Your reply must contain the full listing below, reproduced exactly, but no pictures.

:: DATA IN THIS EXERCISE ::
..........

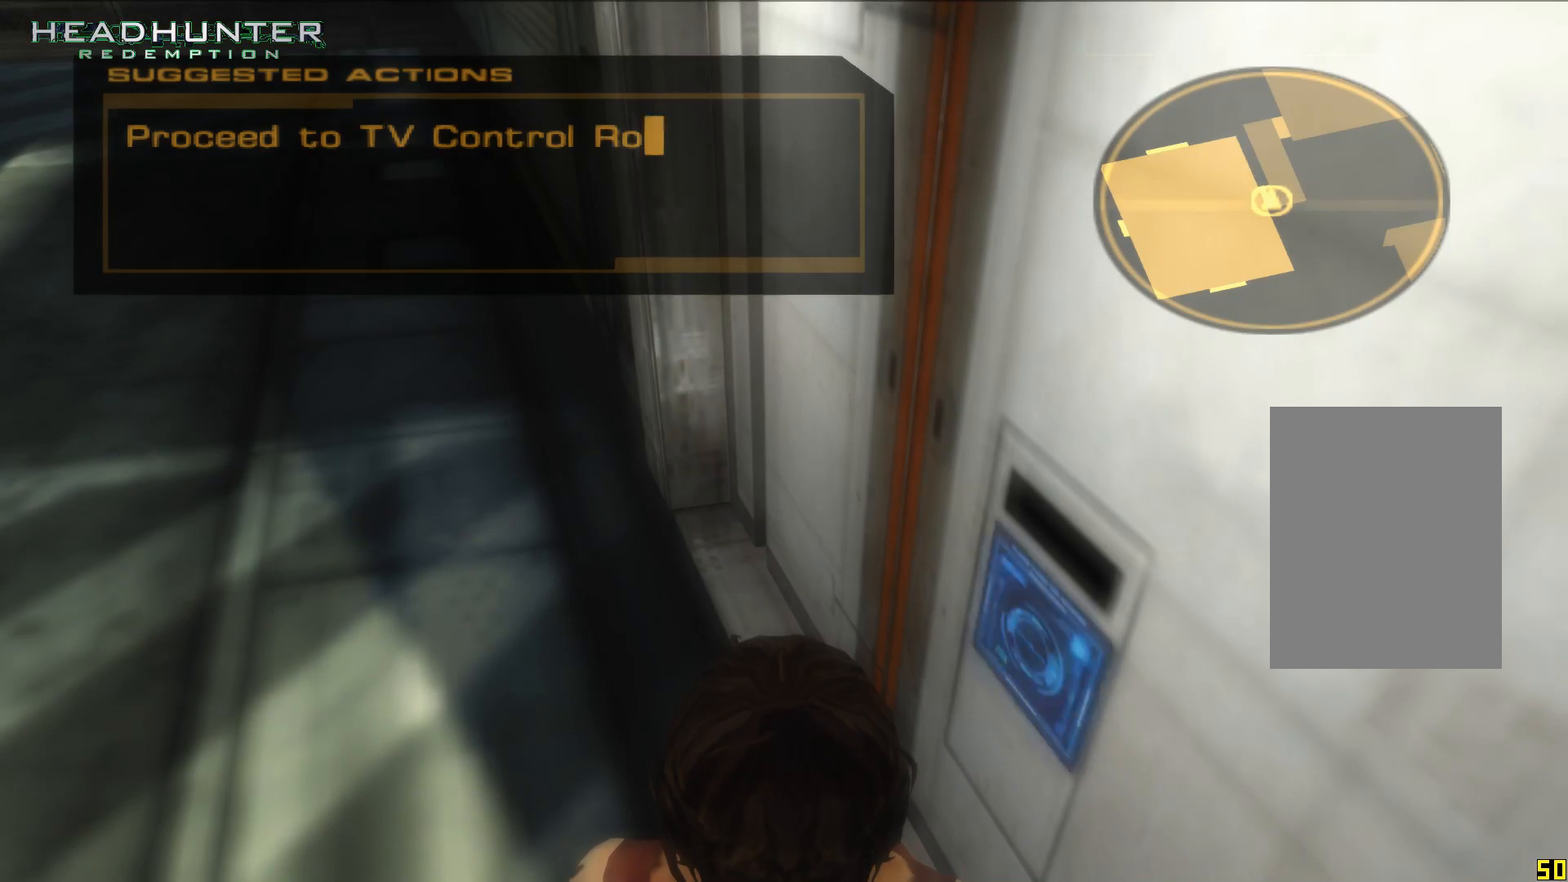
{"dt_ms": 1000, "buttons": [], "left_stick": "center", "right_stick": "up-right", "events": [[167, "right_stick", "down"], [233, "right_stick", "down-left"], [283, "left_stick", "left"], [533, "right_stick", "center"], [600, "left_stick", "center"], [850, "right_stick", "up"], [967, "right_stick", "up-right"]]}
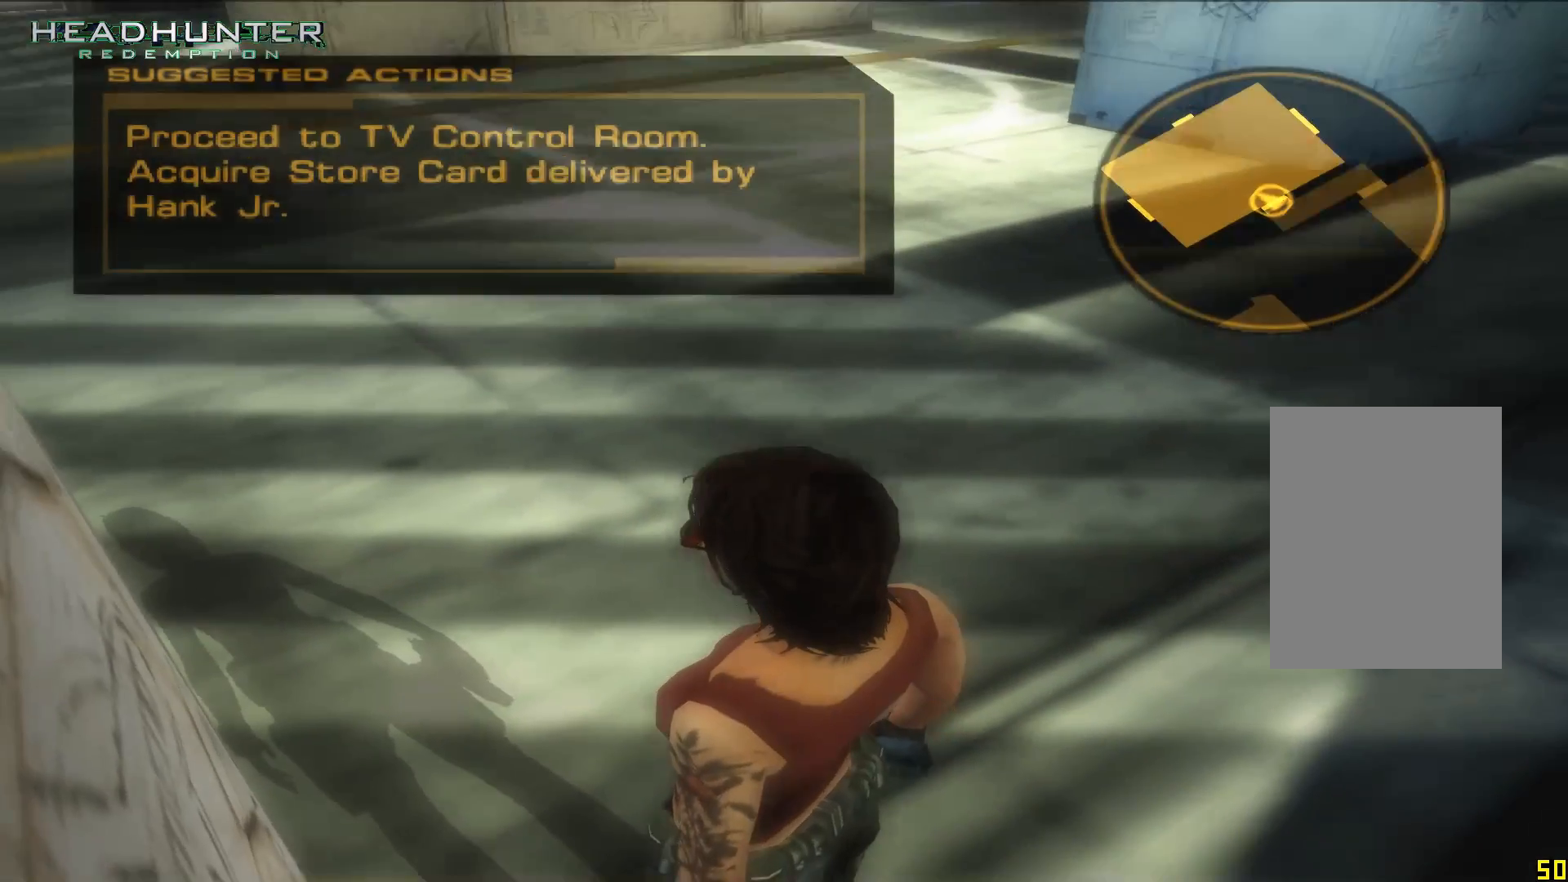
{"dt_ms": 500, "buttons": [], "left_stick": "center", "right_stick": "center", "events": [[233, "right_stick", "center"]]}
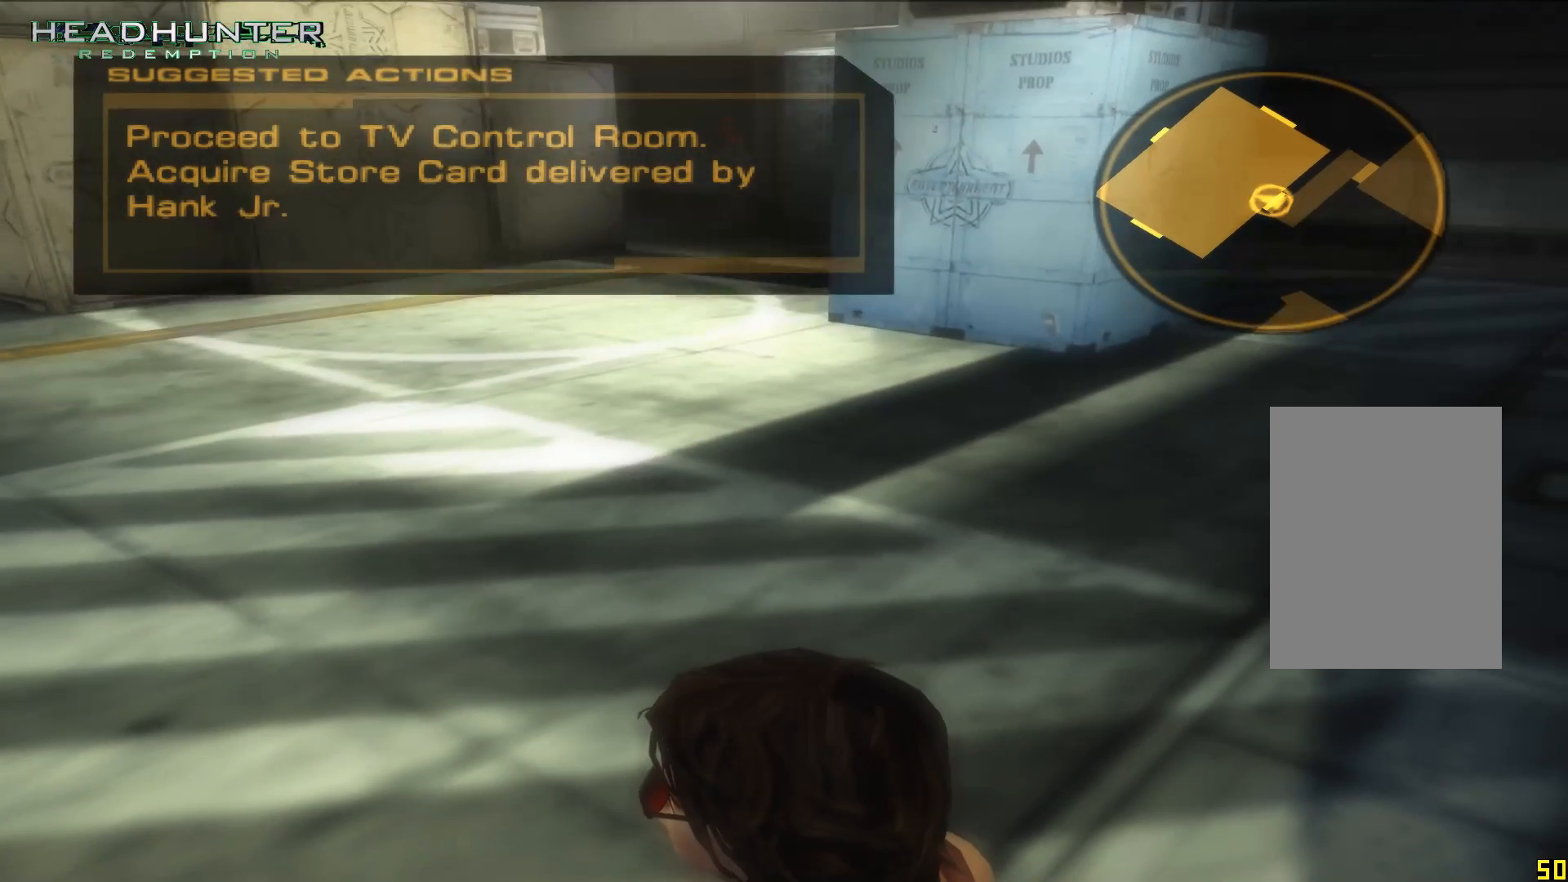
{"dt_ms": 500, "buttons": [], "left_stick": "center", "right_stick": "center", "events": []}
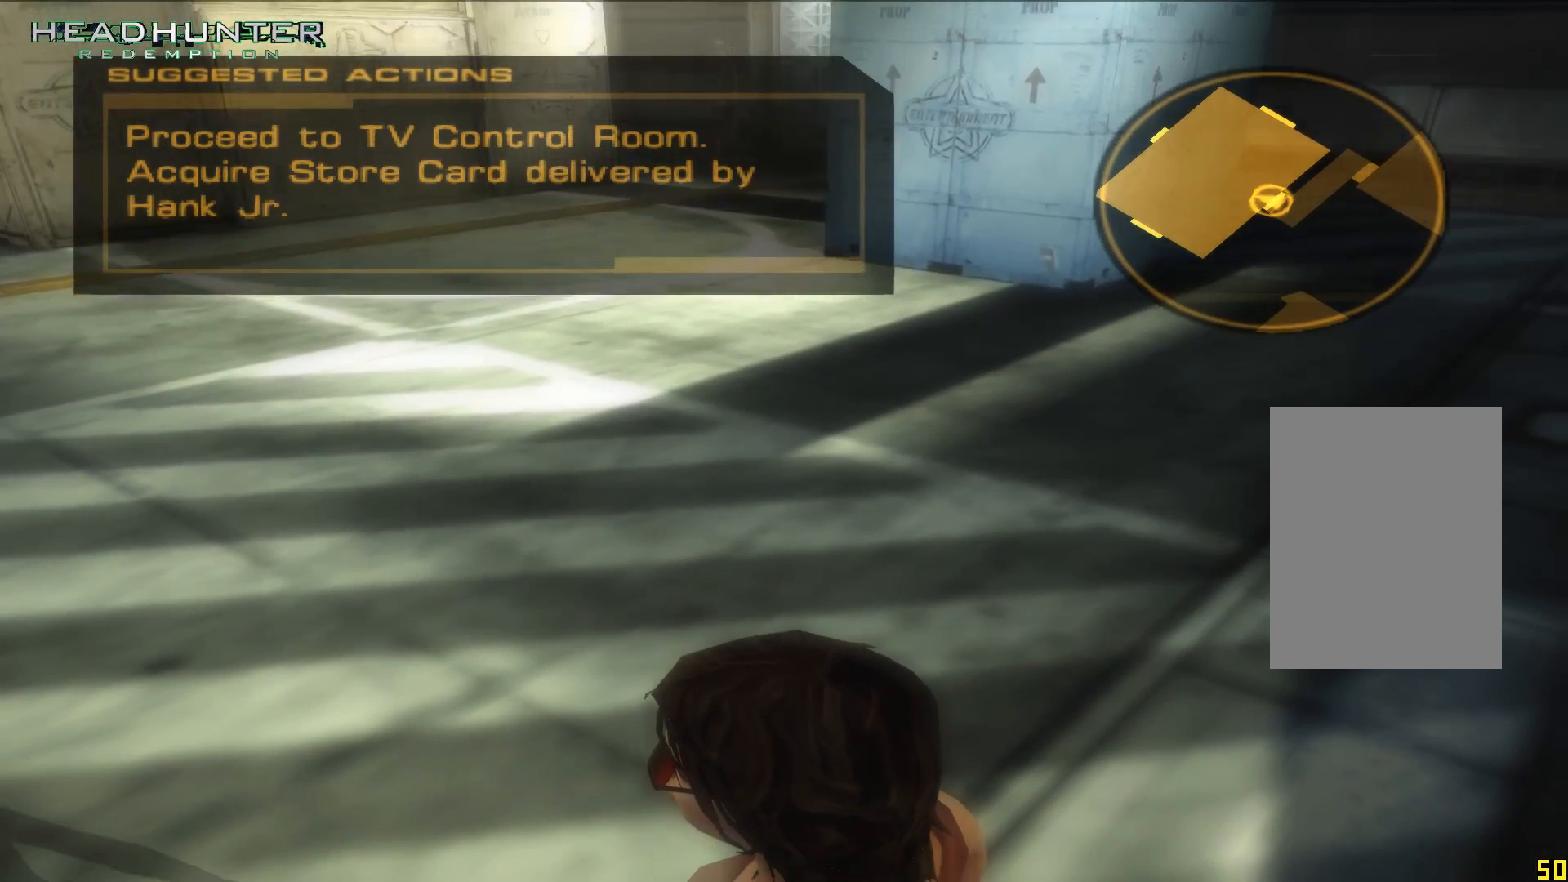
{"dt_ms": 500, "buttons": [], "left_stick": "center", "right_stick": "center", "events": []}
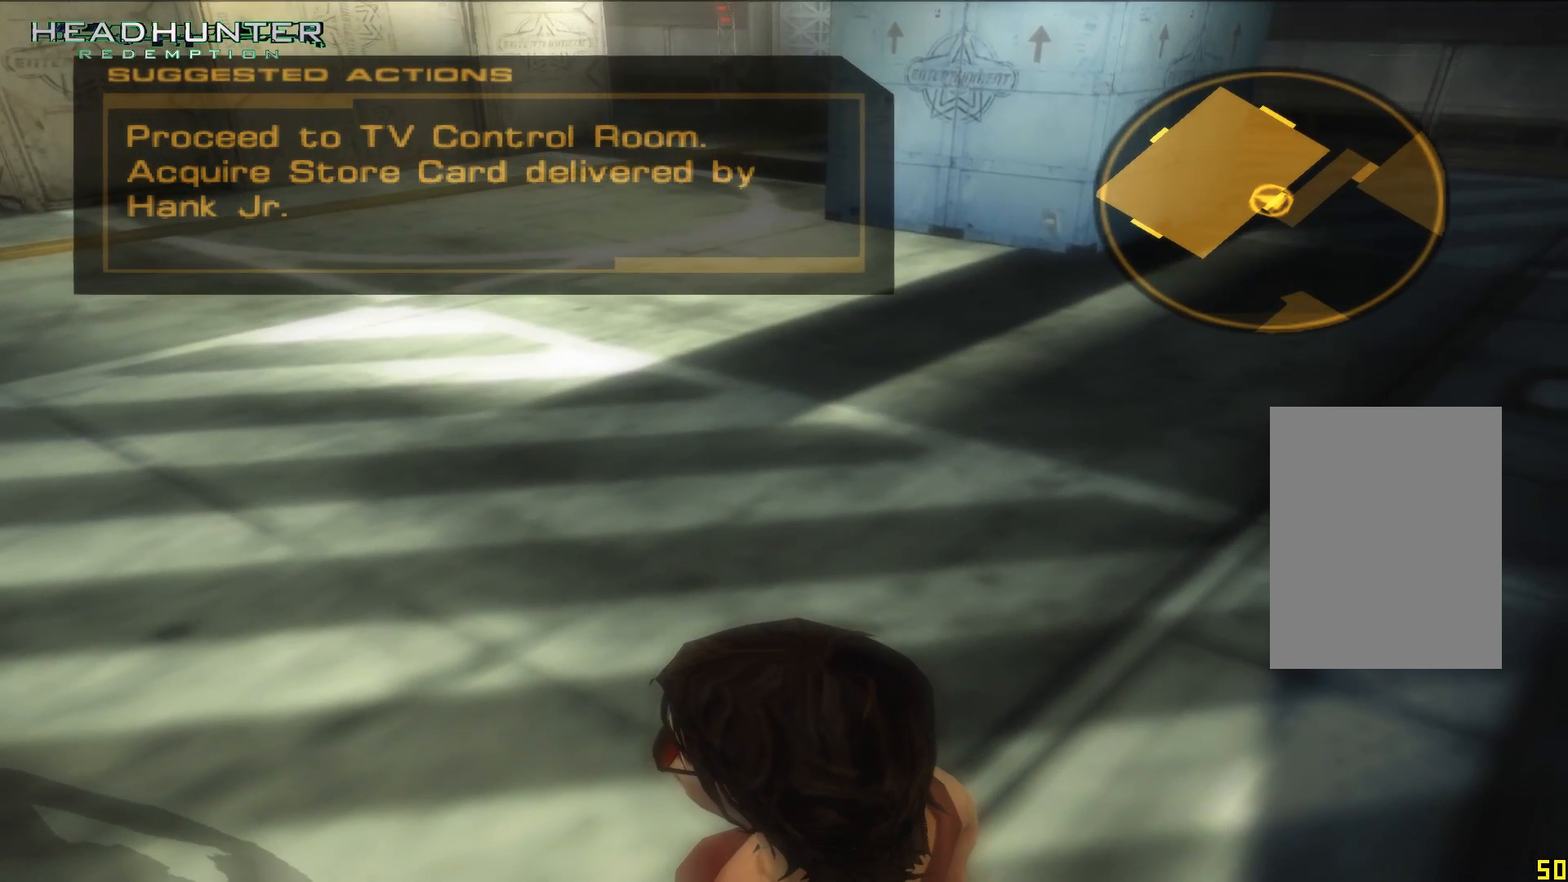
{"dt_ms": 500, "buttons": [], "left_stick": "center", "right_stick": "center", "events": []}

..........

:: YOUR SOLUTION ::
{"dt_ms": 1000, "buttons": [], "left_stick": "center", "right_stick": "up-right", "events": [[167, "right_stick", "down"], [233, "right_stick", "down-left"], [283, "left_stick", "left"], [533, "right_stick", "center"], [600, "left_stick", "center"], [850, "right_stick", "up"], [967, "right_stick", "up-right"]]}
{"dt_ms": 500, "buttons": [], "left_stick": "center", "right_stick": "center", "events": [[233, "right_stick", "center"]]}
{"dt_ms": 500, "buttons": [], "left_stick": "center", "right_stick": "center", "events": []}
{"dt_ms": 500, "buttons": [], "left_stick": "center", "right_stick": "center", "events": []}
{"dt_ms": 500, "buttons": [], "left_stick": "center", "right_stick": "center", "events": []}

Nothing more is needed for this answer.